Im August hat der Regierungsrat ein Sparpaket vorgestellt: Das Budget soll gestaffelt bis 2017 um 120 Millionen Franken pro Jahr entlastet werden. Rund ein Drittel davon – 35 Millionen Franken – entfällt auf die Bildung. Das führte zu heftigen Protesten bei den Lehrerinnen und Lehrern. Bildungsdirektor Alex Hürzeler hat öffentlich lange geschwiegen – im Interview mit der az nimmt er erstmals öffentlich Stellung.

Herr Landammann, kaufen Sie gern bei Aldi ein?

Alex Hürzeler: Bis heute habe ich noch nicht bei Aldi eingekauft. Ohnehin gehe ich nicht oft einkaufen.

Wir fragen deshalb, weil die künftige Präsidentin der Aargauer Lehrerschaft, Elisabeth Abbassi, gesagt hat, das Sparpaket führe zu einer «Aldi-Schule».

Das ist eine deplatzierte Aussage.
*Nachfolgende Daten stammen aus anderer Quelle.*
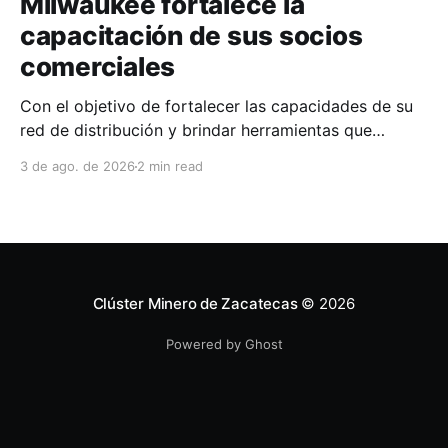
Milwaukee fortalece la
capacitación de sus socios
comerciales
Con el objetivo de fortalecer las capacidades de su
red de distribución y brindar herramientas que
contribuyan a mejorar el desempeño comercial y
3 de ago. de 2026
2 min read
técnico, Milwaukee llevó a cabo una capacitación
interna en las instalaciones del Clúster Minero de
Zacatecas, dirigida a la fuerza de ventas de su
distribuidor FiZac. La
Clúster Minero de Zacatecas
© 2026
Powered by Ghost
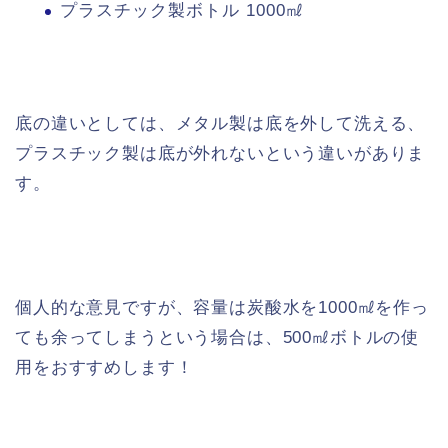
プラスチック製ボトル 1000㎖
底の違いとしては、メタル製は底を外して洗える、
プラスチック製は底が外れないという違いがありま
す。
個人的な意見ですが、容量は炭酸水を1000㎖を作っ
ても余ってしまうという場合は、500㎖ボトルの使
用をおすすめします！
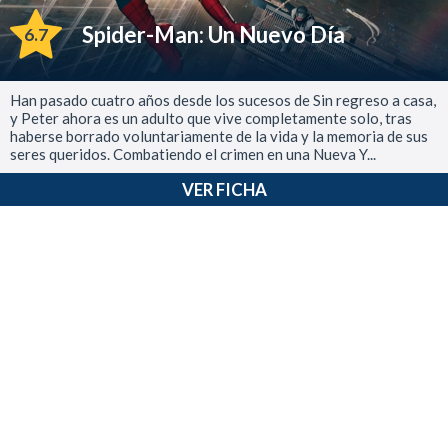
Spider-Man: Un Nuevo Día
6.7
Han pasado cuatro años desde los sucesos de Sin regreso a casa,
y Peter ahora es un adulto que vive completamente solo, tras
haberse borrado voluntariamente de la vida y la memoria de sus
seres queridos. Combatiendo el crimen en una Nueva Y...
VER FICHA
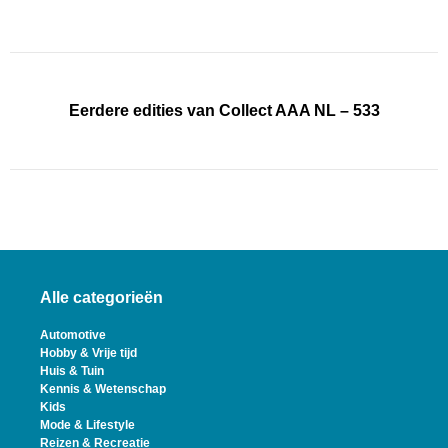
Eerdere edities van Collect AAA NL – 533
Alle categorieën
Automotive
Hobby & Vrije tijd
Huis & Tuin
Kennis & Wetenschap
Kids
Mode & Lifestyle
Reizen & Recreatie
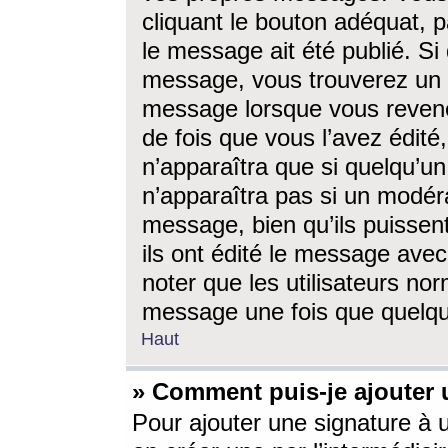
cliquant le bouton adéquat, p
le message ait été publié. S
message, vous trouverez un 
message lorsque vous revene
de fois que vous l’avez édité,
n’apparaîtra que si quelqu’un
n’apparaîtra pas si un modéra
message, bien qu’ils puissent
ils ont édité le message avec
noter que les utilisateurs n
message une fois que quelqu
Haut
» Comment puis-je ajouter
Pour ajouter une signature à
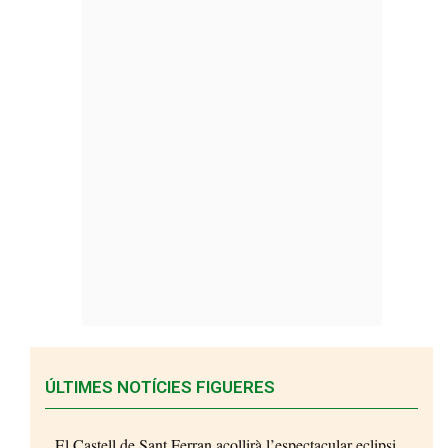
ÚLTIMES NOTÍCIES FIGUERES
El Castell de Sant Ferran acollirà l’espectacular eclipsi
Sie entspricht überhaupt nicht den Tatsachen. Auch künftig werden wir eine gut ausgestattete Schule haben.

Auch der Fraktionschef Ihrer Partei, der SVP, hat den Ausdruck aufgenommen und ins Positive gedreht: Endlich werde die Schule günstiger und trotzdem gut.

Auch diese Aussage ist nicht korrekt. Denn auch in den nächsten Jahren werden die Ausgaben steigen – dank den Massnahmen bloss weniger stark. Als Regierung tragen wir die Verantwortung für die finanzielle Situation des Kantons. Und da müssen wir einsehen, dass in den kommenden Jahren auch die Bildungsausgaben nicht mehr wachsen können wie bisher. Der Aargau hat sehr gute Zeiten hinter sich. Man ist sich hier nicht mehr gewohnt, dass nicht alles immer im gleichen Mass weiterwachsen kann.

Stehen Sie als Bildungsdirektor wirklich hinter den Sparmassnahmen im Bildungsbereich? Man hört, Sie seien vom Regierungskollegium zum Sparen gezwungen worden.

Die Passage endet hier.